Perhaps the most important results of the survey were the names of insurance companies or the insurance agencies that were instrumental in providing the coverage. Here are their names (some are actually the insurance companies while others are the agents that the different airparks worked with):
- American National Property & Casualty / Phoenix Insurance Group
- US Specialty Insurance Co., Dick Levin
- Falcon Insurance of Alaska
- W. Brown & Associates
- Air Capitol Insurance LLC
- Chubb
- AIG Aviation
- Southwest Aviation Insurance Group
- Aircraft & Marine Assurance Agency Inc.
- Philadelphia Insurance Group
- Costello Insurance
- Wells Fargo Aviation Specialty Group
We do not have the locations of these firms but suggest they can be obtained through a web search.
There were also a number of comments submitted.
“The runway and partial parallel taxiway are owned by the developer who has a $10 million insurance coverage. There is a golf course and restaurant on the developer’s property and isn’t associated with the
homeowner’s association.”
This same respondent indicates they received a $3,000 quote for liability insurance not including residential taxiways. They declined because of the price.

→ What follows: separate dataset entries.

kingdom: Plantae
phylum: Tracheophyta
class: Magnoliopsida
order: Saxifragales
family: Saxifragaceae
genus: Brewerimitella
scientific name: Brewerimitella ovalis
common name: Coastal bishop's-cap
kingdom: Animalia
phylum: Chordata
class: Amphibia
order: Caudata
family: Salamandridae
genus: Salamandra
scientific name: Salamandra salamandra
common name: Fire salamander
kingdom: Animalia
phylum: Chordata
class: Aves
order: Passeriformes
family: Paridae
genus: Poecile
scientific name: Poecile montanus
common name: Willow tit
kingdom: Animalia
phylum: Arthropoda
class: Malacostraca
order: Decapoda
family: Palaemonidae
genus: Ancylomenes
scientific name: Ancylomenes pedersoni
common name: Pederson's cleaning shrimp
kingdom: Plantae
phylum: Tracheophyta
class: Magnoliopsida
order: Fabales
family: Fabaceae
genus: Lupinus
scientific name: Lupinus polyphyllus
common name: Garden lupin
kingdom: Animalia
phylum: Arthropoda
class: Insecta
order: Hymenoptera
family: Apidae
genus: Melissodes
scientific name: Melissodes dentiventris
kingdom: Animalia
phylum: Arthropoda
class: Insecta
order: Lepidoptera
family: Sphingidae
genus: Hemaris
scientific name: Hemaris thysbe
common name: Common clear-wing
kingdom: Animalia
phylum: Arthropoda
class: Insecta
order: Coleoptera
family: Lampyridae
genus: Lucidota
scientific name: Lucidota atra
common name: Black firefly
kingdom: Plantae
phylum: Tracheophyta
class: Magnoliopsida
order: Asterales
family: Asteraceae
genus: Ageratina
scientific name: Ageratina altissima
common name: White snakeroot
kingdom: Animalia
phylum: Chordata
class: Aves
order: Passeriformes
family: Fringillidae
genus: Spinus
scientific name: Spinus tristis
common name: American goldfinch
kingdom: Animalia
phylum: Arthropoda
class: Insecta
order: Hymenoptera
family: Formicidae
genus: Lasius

Another airpark reported a $2,000 premium for their coverage. It has been that rate for five years but was raised to $2,250 this year. “We feel we need the coverage but think the premium is too high and we don’t really know if we have the ‘right’ amount.” This airpark has been around over 10 years but has less then 10 completed homes. They have coverage of $1-$2.5 million.
Several respondents indicated they require property owners to sign a release putting the risk on the participant, not the airpark. Others reported requiring a user waiver and indemnity release for airport users.
No one answer fills all the needs. Hopefully this information will help you and others at your residential airpark come up with the solution that best fits your needs.